-- What is required --
Copy every line of the listing below without changing any wording, spelling, punctuation, or line order.

-- Data for processing --
━━━━━━━━━━
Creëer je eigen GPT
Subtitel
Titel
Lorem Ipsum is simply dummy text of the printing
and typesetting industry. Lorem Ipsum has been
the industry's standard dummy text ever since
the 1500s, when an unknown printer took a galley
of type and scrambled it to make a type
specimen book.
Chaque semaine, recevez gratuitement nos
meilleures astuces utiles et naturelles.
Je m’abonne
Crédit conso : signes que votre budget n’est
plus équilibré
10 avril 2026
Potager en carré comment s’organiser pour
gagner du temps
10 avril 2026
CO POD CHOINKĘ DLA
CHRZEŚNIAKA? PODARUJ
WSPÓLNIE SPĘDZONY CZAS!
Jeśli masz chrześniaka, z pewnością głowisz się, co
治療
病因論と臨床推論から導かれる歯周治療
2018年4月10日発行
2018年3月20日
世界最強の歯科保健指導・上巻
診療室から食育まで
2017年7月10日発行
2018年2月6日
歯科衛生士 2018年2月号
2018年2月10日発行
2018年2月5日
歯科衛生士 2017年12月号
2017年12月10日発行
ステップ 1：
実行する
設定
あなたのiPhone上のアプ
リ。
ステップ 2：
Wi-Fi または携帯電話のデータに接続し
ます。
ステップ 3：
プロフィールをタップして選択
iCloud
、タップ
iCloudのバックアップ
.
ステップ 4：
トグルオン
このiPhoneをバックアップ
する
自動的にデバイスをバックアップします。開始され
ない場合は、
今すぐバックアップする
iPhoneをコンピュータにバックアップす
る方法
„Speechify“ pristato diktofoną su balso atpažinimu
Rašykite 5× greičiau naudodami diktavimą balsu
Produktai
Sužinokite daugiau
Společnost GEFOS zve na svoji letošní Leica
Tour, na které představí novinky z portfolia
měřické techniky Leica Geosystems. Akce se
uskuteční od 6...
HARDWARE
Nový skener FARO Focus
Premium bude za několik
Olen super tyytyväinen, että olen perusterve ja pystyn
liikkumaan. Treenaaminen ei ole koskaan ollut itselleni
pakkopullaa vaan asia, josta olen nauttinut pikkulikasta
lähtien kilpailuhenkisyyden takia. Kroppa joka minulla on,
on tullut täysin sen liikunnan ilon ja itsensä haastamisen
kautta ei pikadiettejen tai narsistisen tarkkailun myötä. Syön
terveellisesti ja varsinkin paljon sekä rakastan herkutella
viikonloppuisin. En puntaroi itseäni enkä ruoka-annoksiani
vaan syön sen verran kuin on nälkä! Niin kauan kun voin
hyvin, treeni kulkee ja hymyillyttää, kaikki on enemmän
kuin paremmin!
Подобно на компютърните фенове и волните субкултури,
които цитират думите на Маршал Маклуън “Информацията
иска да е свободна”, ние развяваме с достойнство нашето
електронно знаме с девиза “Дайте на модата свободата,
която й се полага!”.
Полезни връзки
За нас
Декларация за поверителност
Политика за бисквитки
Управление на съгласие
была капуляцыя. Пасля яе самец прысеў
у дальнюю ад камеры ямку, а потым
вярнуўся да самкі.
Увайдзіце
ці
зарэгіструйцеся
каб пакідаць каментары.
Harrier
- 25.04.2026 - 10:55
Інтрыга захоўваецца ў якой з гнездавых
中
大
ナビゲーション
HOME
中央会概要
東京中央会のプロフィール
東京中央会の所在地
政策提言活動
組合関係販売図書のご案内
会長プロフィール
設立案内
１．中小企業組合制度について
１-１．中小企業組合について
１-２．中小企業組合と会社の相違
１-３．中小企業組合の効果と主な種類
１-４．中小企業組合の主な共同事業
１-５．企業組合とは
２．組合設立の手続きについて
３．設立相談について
━━━━━━━━━━
-- Solution for this task --
Creëer je eigen GPT
Subtitel
Titel
Lorem Ipsum is simply dummy text of the printing
and typesetting industry. Lorem Ipsum has been
the industry's standard dummy text ever since
the 1500s, when an unknown printer took a galley
of type and scrambled it to make a type
specimen book.
Chaque semaine, recevez gratuitement nos
meilleures astuces utiles et naturelles.
Je m’abonne
Crédit conso : signes que votre budget n’est
plus équilibré
10 avril 2026
Potager en carré comment s’organiser pour
gagner du temps
10 avril 2026
CO POD CHOINKĘ DLA
CHRZEŚNIAKA? PODARUJ
WSPÓLNIE SPĘDZONY CZAS!
Jeśli masz chrześniaka, z pewnością głowisz się, co
治療
病因論と臨床推論から導かれる歯周治療
2018年4月10日発行
2018年3月20日
世界最強の歯科保健指導・上巻
診療室から食育まで
2017年7月10日発行
2018年2月6日
歯科衛生士 2018年2月号
2018年2月10日発行
2018年2月5日
歯科衛生士 2017年12月号
2017年12月10日発行
ステップ 1：
実行する
設定
あなたのiPhone上のアプ
リ。
ステップ 2：
Wi-Fi または携帯電話のデータに接続し
ます。
ステップ 3：
プロフィールをタップして選択
iCloud
、タップ
iCloudのバックアップ
.
ステップ 4：
トグルオン
このiPhoneをバックアップ
する
自動的にデバイスをバックアップします。開始され
ない場合は、
今すぐバックアップする
iPhoneをコンピュータにバックアップす
る方法
„Speechify“ pristato diktofoną su balso atpažinimu
Rašykite 5× greičiau naudodami diktavimą balsu
Produktai
Sužinokite daugiau
Společnost GEFOS zve na svoji letošní Leica
Tour, na které představí novinky z portfolia
měřické techniky Leica Geosystems. Akce se
uskuteční od 6...
HARDWARE
Nový skener FARO Focus
Premium bude za několik
Olen super tyytyväinen, että olen perusterve ja pystyn
liikkumaan. Treenaaminen ei ole koskaan ollut itselleni
pakkopullaa vaan asia, josta olen nauttinut pikkulikasta
lähtien kilpailuhenkisyyden takia. Kroppa joka minulla on,
on tullut täysin sen liikunnan ilon ja itsensä haastamisen
kautta ei pikadiettejen tai narsistisen tarkkailun myötä. Syön
terveellisesti ja varsinkin paljon sekä rakastan herkutella
viikonloppuisin. En puntaroi itseäni enkä ruoka-annoksiani
vaan syön sen verran kuin on nälkä! Niin kauan kun voin
hyvin, treeni kulkee ja hymyillyttää, kaikki on enemmän
kuin paremmin!
Подобно на компютърните фенове и волните субкултури,
които цитират думите на Маршал Маклуън “Информацията
иска да е свободна”, ние развяваме с достойнство нашето
електронно знаме с девиза “Дайте на модата свободата,
която й се полага!”.
Полезни връзки
За нас
Декларация за поверителност
Политика за бисквитки
Управление на съгласие
была капуляцыя. Пасля яе самец прысеў
у дальнюю ад камеры ямку, а потым
вярнуўся да самкі.
Увайдзіце
ці
зарэгіструйцеся
каб пакідаць каментары.
Harrier
- 25.04.2026 - 10:55
Інтрыга захоўваецца ў якой з гнездавых
中
大
ナビゲーション
HOME
中央会概要
東京中央会のプロフィール
東京中央会の所在地
政策提言活動
組合関係販売図書のご案内
会長プロフィール
設立案内
１．中小企業組合制度について
１-１．中小企業組合について
１-２．中小企業組合と会社の相違
１-３．中小企業組合の効果と主な種類
１-４．中小企業組合の主な共同事業
１-５．企業組合とは
２．組合設立の手続きについて
３．設立相談について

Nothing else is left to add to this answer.